Couchepin Pascal · Bundesrat · 2004-09-21
Couchepin Pascal · Bundesrat · Wallis · 2004-09-21
Wortprotokoll
Tout d'abord, je remercie Madame Brunner d'avoir corrigé ce que j'avais affirmé en disant que votre commission avait fixé la durée du gel des admissions jusqu'à l'entrée en vigueur de la liberté de contracter. C'est la commission du Conseil du national qui a fait cette proposition et non celle du Conseil des Etats. Je crois que la solution que vous préconisez est plus prudente politiquement, comme je l'ai dit tout à l'heure.
En ce qui concerne le fond du problème, il n'y a pas d'alternative, et vous l'avez bien reconnu, à la prolongation pour une durée limitée du gel des admissions. Vous avez introduit un élément supplémentaire: l'admission, une fois délivrée, expire lorsqu'il n'en est pas fait usage pendant un certain délai. C'était quelque chose qu'on aurait peut-être dû introduire dans le premier acte législatif. Certains cantons l'ont fait - je crois que le canton de Bâle-Ville l'a fait -, d'autres pas. Ceux qui ne l'ont pas fait courent le risque d'avoir encore "en portefeuille" des autorisations qui n'ont pas encore été utilisées et cela compromet ainsi l'efficacité du système. C'était juste de faire cette adjonction.
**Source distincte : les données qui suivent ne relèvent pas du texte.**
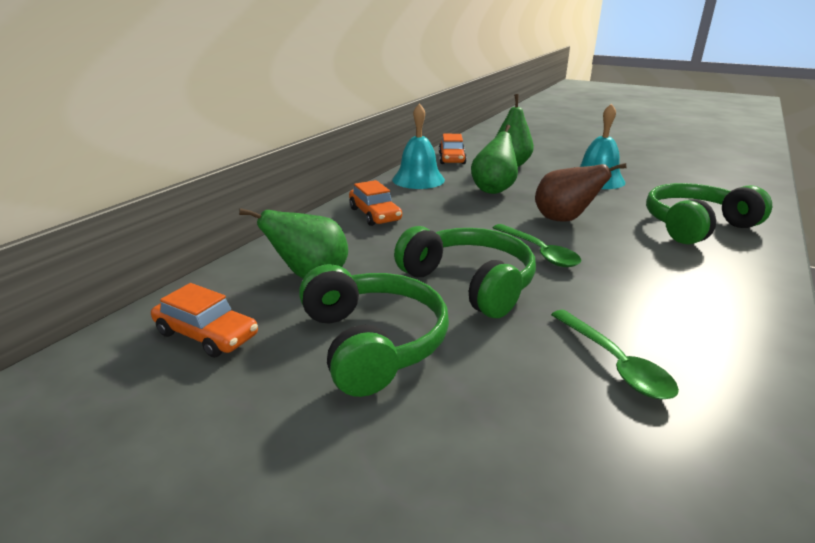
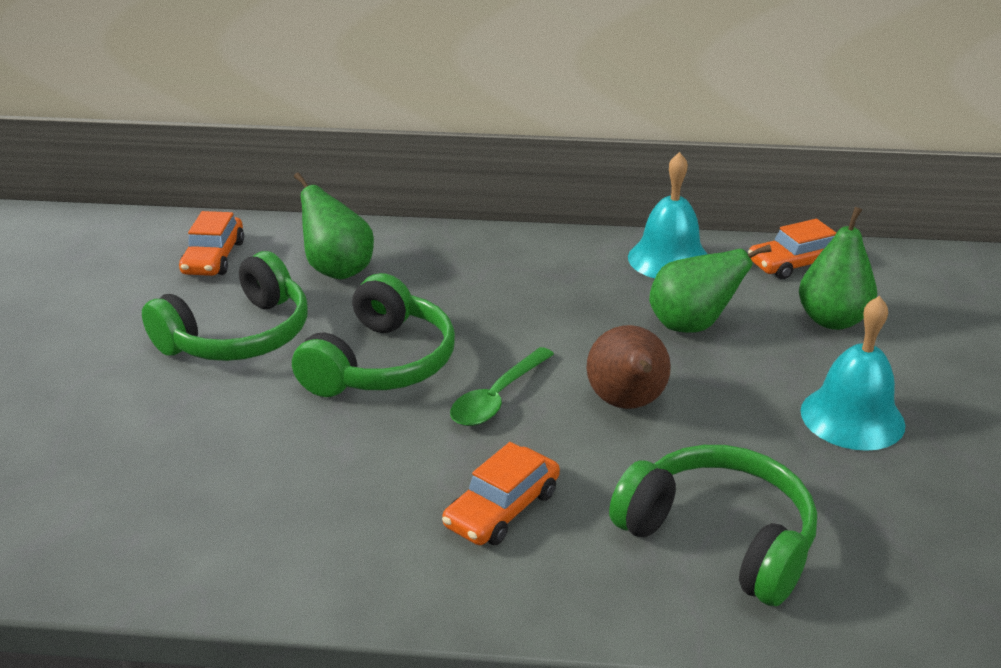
camera: 65 degrees right, 5 degrees up
(374, 214) = (516, 261): orange car -> orange car (502, 509)
(614, 363) = (267, 478): green spoon -> none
Personne ne considère cette mesure comme particulièrement intelligente, mais l'alternative, c'est-à-dire l'ouverture totale, est certainement un risque que l'on ne peut pas courir lorsqu'on veut limiter en particulier l'admission de fournisseurs de prestations en provenance d'autres pays. Certains disent que cette mesure aurait pour effet de décourager des jeunes d'entreprendre des études de médecine. Je crois que c'est faux, et cela pour deux raisons.
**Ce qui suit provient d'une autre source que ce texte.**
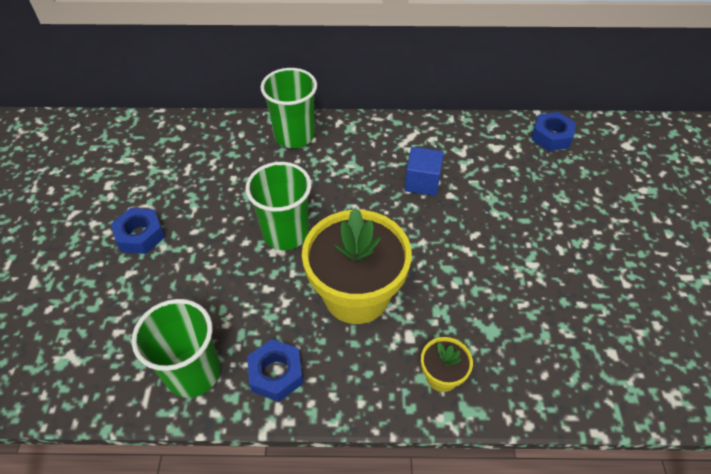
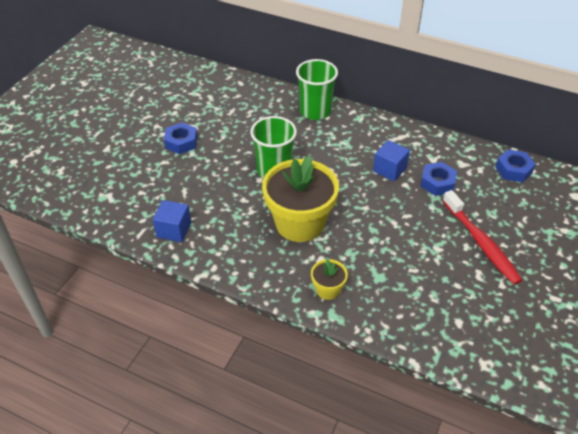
camera: 25 degrees right, 5 degrees down
(193, 372) = (174, 230): green cup -> blue cube
(276, 374) = (222, 249): blue nut -> blue nut (437, 183)
(573, 238) = (481, 243): none -> red toothbrush

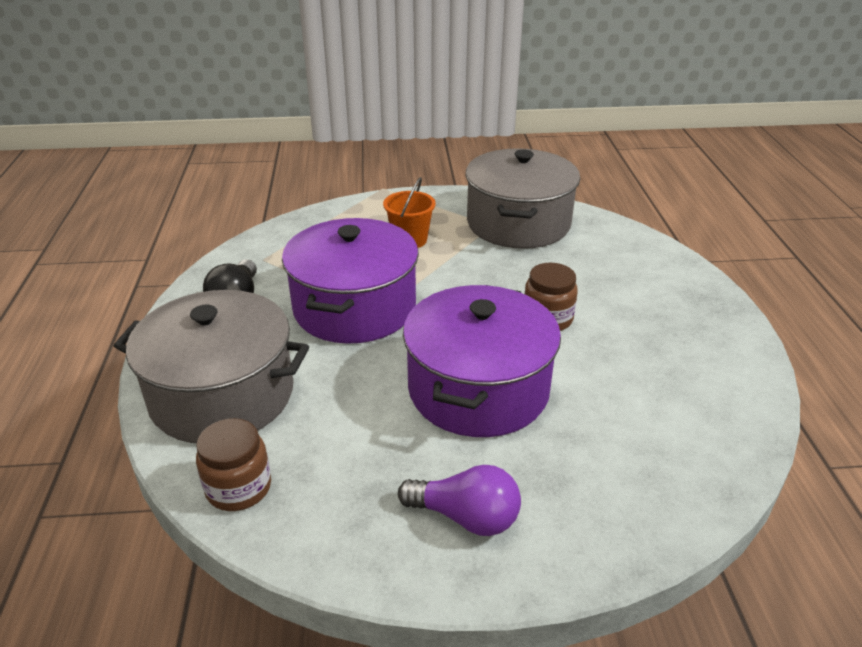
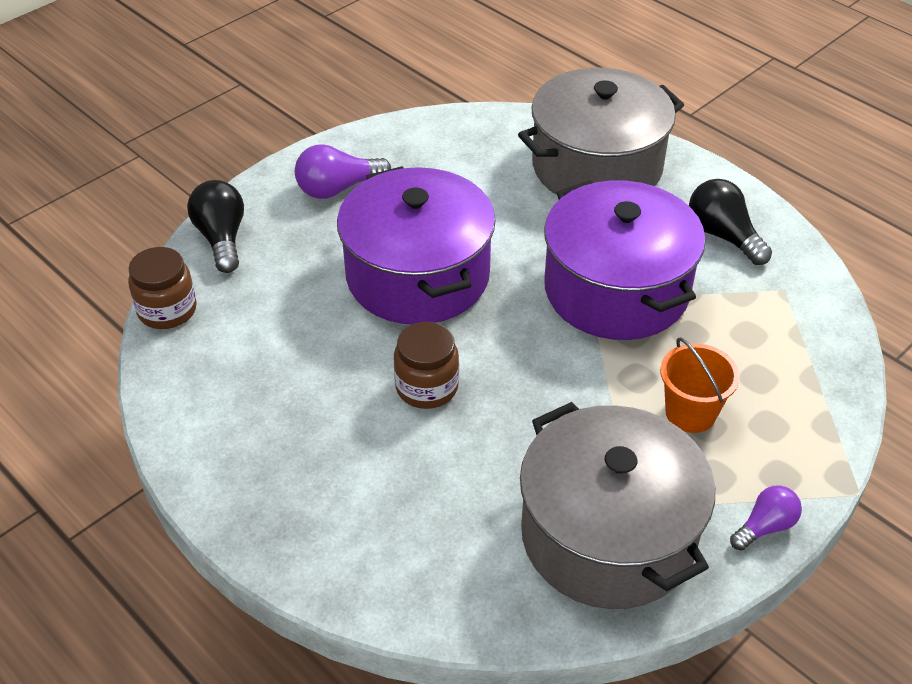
camera: 140 degrees right, 10 degrees up
(238, 488) = (496, 130): brown jar -> brown jar (167, 310)
(441, 197) = (765, 526): none -> purple light bulb
(633, 529) = (222, 238): none -> black light bulb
Premièrement, si on a des contacts, et c'est mon cas, avec des jeunes qui font des études de médecine et qu'on leur pose la question de savoir s'ils discutent de ce problème dans les premières années d'études, ils répondent que ce n'est jamais le cas. La perspective pour un jeune homme ou une jeune fille qui commence des études de médecine, c'est d'abord de terminer son diplôme après un certain nombre d'années, puis de trouver une spécialisation. La perspective de s'établir ne les préoccupe pas, en tout cas les premières années. Donc, ce n'est pas un élément qui compromettrait le choix de jeunes qui hésitent à entreprendre des études de médecine.
Deuxièmement, d'après les statistiques, le nombre des étudiants en médecine en Suisse est l'un des plus élevés au monde par rapport à la population. Donc, on ne peut pas prétendre, comme le font certains, qu'on va vers une pénurie de médecins dans les années à venir. Ce risque n'existe pas et, entre-temps, il faut espérer qu'on aura réussi à introduire la liberté de contracter qui remplacera cette mesure relativement rigide et, par là même, pas aussi intelligente qu'on le souhaiterait. Mais, encore une fois, l'alternative est bien pire.
Il faut donc accepter ce compromis avec le bon sens sous la forme de la décision de geler les admissions.